Zoé et la colère du vent
Au sommet du plus grand chêne de la forêt, là où les feuilles chuchotent des secrets au vent, se trouvait la cabane de Zoé. Ce n’était pas une simple cabane, mais un véritable navire pirate, un voilier de bois perché sur un océan de verdure. Zoé en était la capitaine. C’était une pirate douce, avec des tresses couleur de miel et des yeux pétillants comme des gouttes de rosée.
Mais Zoé, malgré son titre de capitaine, avait une particularité bien étrange : elle était incapable de dire non.
Si un oisillon lui demandait sa dernière myrtille, elle la lui donnait en souriant. Si un écureuil voulait emprunter sa longue-vue préférée pour observer les noisettes de l’autre côté de la clairière, elle la lui prêtait sans hésiter. « Tu veux bien, Zoé ? » demandaient les habitants de la forêt. Et Zoé répondait toujours : « Oui, bien sûr ! ».
Un après-midi, alors que le vent soufflait une mélodie calme dans les branches, Pipo l’écureuil grimpa jusqu’à la cabane, l’air paniqué.
« Zoé ! Oh, Zoé ! J’ai fait tomber ma plus belle noisette, la plus ronde, la plus parfaite ! Elle a roulé tout au fond de ta réserve, derrière le grand rideau de lierre, là où il fait toujours sombre. Tu veux bien aller la chercher pour moi ? »
Le cœur de Zoé se serra. Derrière le rideau de lierre, c’était la partie la plus ancienne et la plus sombre de sa cabane. Un endroit qu’elle évitait, car parfois, un bruit étrange et effrayant en sortait. Mais en voyant les petites moustaches tremblantes de Pipo, elle soupira doucement et répondit, comme toujours :
« Oui, Pipo. Bien sûr. »
Armée d’une petite lanterne qui dansait, Zoé s’approcha du lourd rideau de feuilles. Elle possédait un seul trésor, qu’elle gardait précieusement : une petite boîte en bois de cerisier. Elle ne contenait ni or ni bijoux, mais quelque chose de bien plus amusant. Zoé la prit avec elle, juste pour se donner du courage.

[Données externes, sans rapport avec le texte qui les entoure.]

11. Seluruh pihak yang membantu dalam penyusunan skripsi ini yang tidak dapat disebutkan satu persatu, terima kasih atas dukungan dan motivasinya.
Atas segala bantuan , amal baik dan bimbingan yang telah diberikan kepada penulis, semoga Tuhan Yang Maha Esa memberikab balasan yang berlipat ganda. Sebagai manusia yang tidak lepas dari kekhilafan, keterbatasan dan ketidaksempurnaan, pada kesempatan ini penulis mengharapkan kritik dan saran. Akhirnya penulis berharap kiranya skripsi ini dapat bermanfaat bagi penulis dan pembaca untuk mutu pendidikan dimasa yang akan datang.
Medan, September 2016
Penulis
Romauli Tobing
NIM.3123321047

À peine eut-elle soulevé un coin du rideau de lierre qu’elle l’entendit. Un son bas, profond et fâché.
GRRRROOOOONNNNN…
Le son semblait vibrer dans le plancher de la cabane. Zoé figea, sa lanterne tremblant dans sa main. C’était le monstre du fond de la cabane ! Il était en colère. Très en colère. La peur la glaça. Elle eut envie de crier, de taper du pied, d’être en colère elle aussi contre ce monstre qui lui faisait si peur.
Mais elle se souvint des paroles de son grand-père, un vieux loup de mer poète : « La colère est une tempête dans un verre d’eau, ma petite pirate. Elle ne mène à aucun trésor. »

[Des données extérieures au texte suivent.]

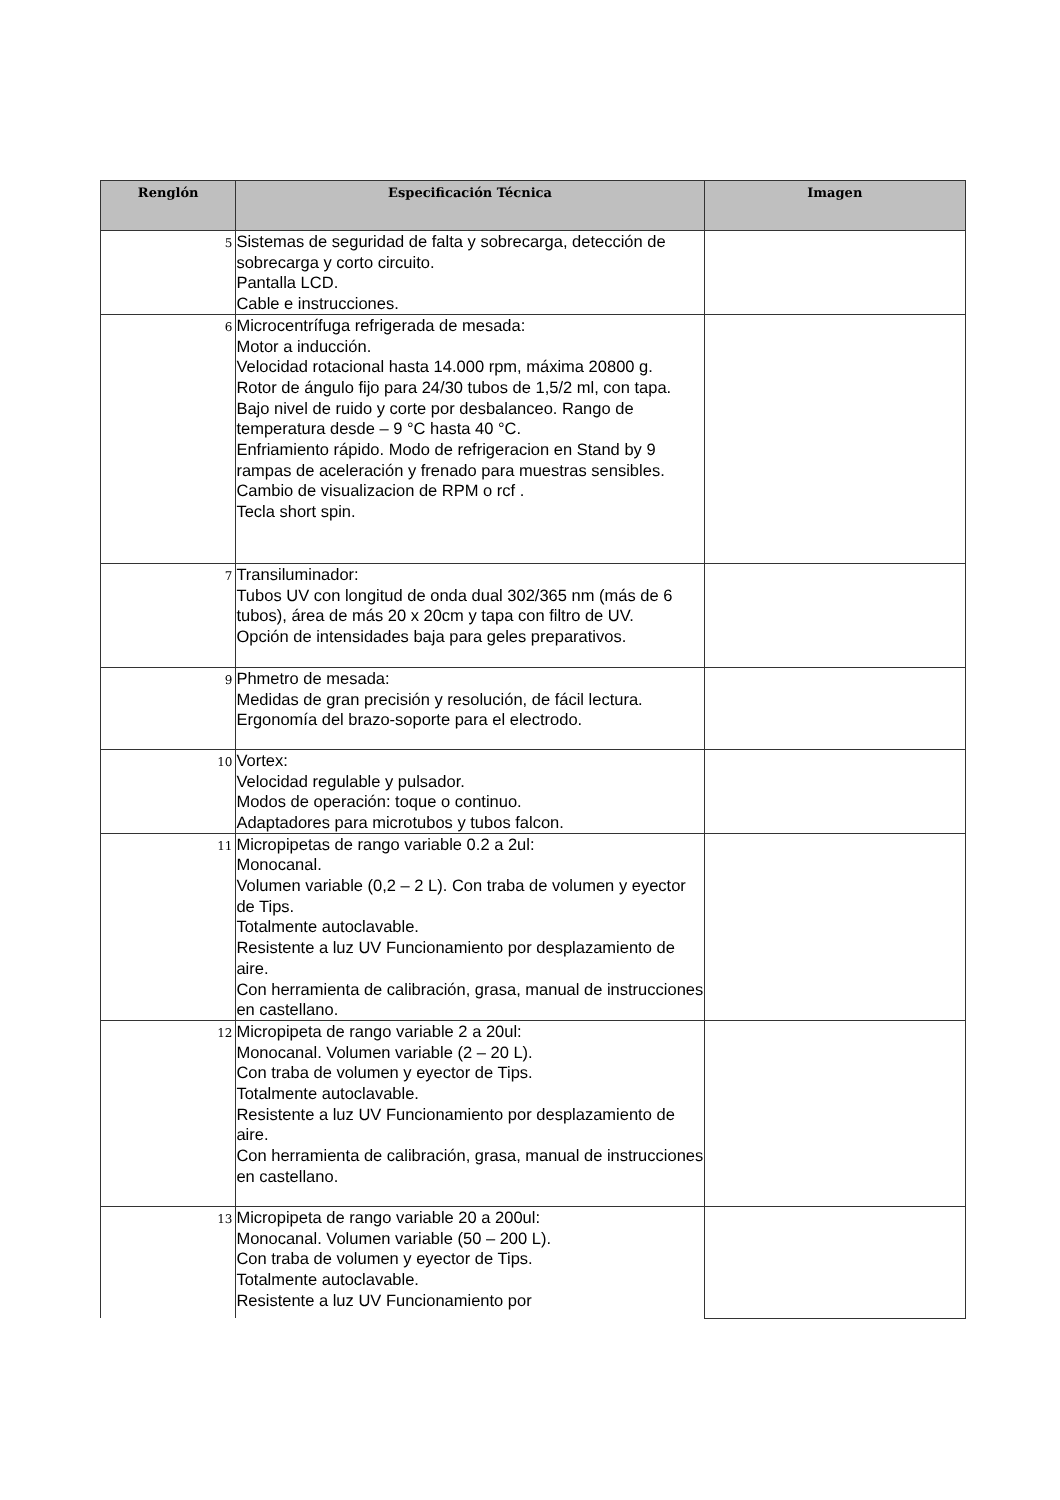| Renglón | Especificación Técnica | Imagen |
| --- | --- | --- |
| 5 | Sistemas de seguridad de falta y sobrecarga, detección de sobrecarga y corto circuito. Pantalla LCD. Cable e instrucciones. | |
| 6 | Microcentrífuga refrigerada de mesada: Motor a inducción. Velocidad rotacional hasta 14.000 rpm, máxima 20800 g. Rotor de ángulo fijo para 24/30 tubos de 1,5/2 ml, con tapa. Bajo nivel de ruido y corte por desbalanceo. Rango de temperatura desde – 9 °C hasta 40 °C. Enfriamiento rápido. Modo de refrigeracion en Stand by 9 rampas de aceleración y frenado para muestras sensibles. Cambio de visualizacion de RPM o rcf . Tecla short spin. | |
| 7 | Transiluminador: Tubos UV con longitud de onda dual 302/365 nm (más de 6 tubos), área de más 20 x 20cm y tapa con filtro de UV. Opción de intensidades baja para geles preparativos. | |
| 9 | Phmetro de mesada: Medidas de gran precisión y resolución, de fácil lectura. Ergonomía del brazo-soporte para el electrodo. | |
| 10 | Vortex: Velocidad regulable y pulsador. Modos de operación: toque o continuo. Adaptadores para microtubos y tubos falcon. | |
| 11 | Micropipetas de rango variable 0.2 a 2ul: Monocanal. Volumen variable (0,2 – 2 L). Con traba de volumen y eyector de Tips. Totalmente autoclavable. Resistente a luz UV Funcionamiento por desplazamiento de aire. Con herramienta de calibración, grasa, manual de instrucciones en castellano. | |
| 12 | Micropipeta de rango variable 2 a 20ul: Monocanal. Volumen variable (2 – 20 L). Con traba de volumen y eyector de Tips. Totalmente autoclavable. Resistente a luz UV Funcionamiento por desplazamiento de aire. Con herramienta de calibración, grasa, manual de instrucciones en castellano. | |
| 13 | Micropipeta de rango variable 20 a 200ul: Monocanal. Volumen variable (50 – 200 L). Con traba de volumen y eyector de Tips. Totalmente autoclavable. Resistente a luz UV Funcionamiento por | |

Alors, au lieu de crier, Zoé fit quelque chose de complètement différent. Elle s’assit en tailleur devant l’obscurité, posa sa petite boîte magique devant elle et l’ouvrit délicatement.
La boîte ne fit pas un bruit effrayant. Au contraire. Elle fit : « Plip-plop… Boïng ! »
Le grognement s’arrêta net, comme surpris.
Zoé attendit.
GRRR… reprit le son, moins fort cette fois.
La boîte répondit par un joyeux : « Fwiiit-fwiit… Pssshhh-pop ! »
Un long silence s’installa. Zoé, plus curieuse que peureuse maintenant, avança sa lanterne dans l’obscurité. Le grognement avait disparu. À la place, elle entendit un léger grincement, presque timide.
Et là, éclairée par la douce lumière, elle vit la vérité. Il n’y avait aucun monstre. C’était simplement une énorme et vieille branche du chêne qui, poussée par le vent, venait frotter contre le mur de la cabane. Le GRRRROOOOONNNNN en colère n’était que le bruit du bois rugueux contre le bois de sa maison.
Le vent s’était calmé. La branche ne bougeait plus. Le silence était revenu, poétique et apaisant. Zoé éclata d’un rire doux. Sa colère et sa peur s’étaient envolées, remplacées par la drôlerie des petits bruits de sa boîte magique.
Elle récupéra la noisette de Pipo, qui brillait dans un coin. En ressortant de derrière le rideau de lierre, Zoé comprit une chose importante. Face à quelque chose de grand et d’effrayant, se fâcher n’aurait servi à rien. Mais un peu de calme, de courage et un « Plip-plop… Boïng ! » pouvaient tout changer. La colère du vent n’était qu’un simple courant d’air.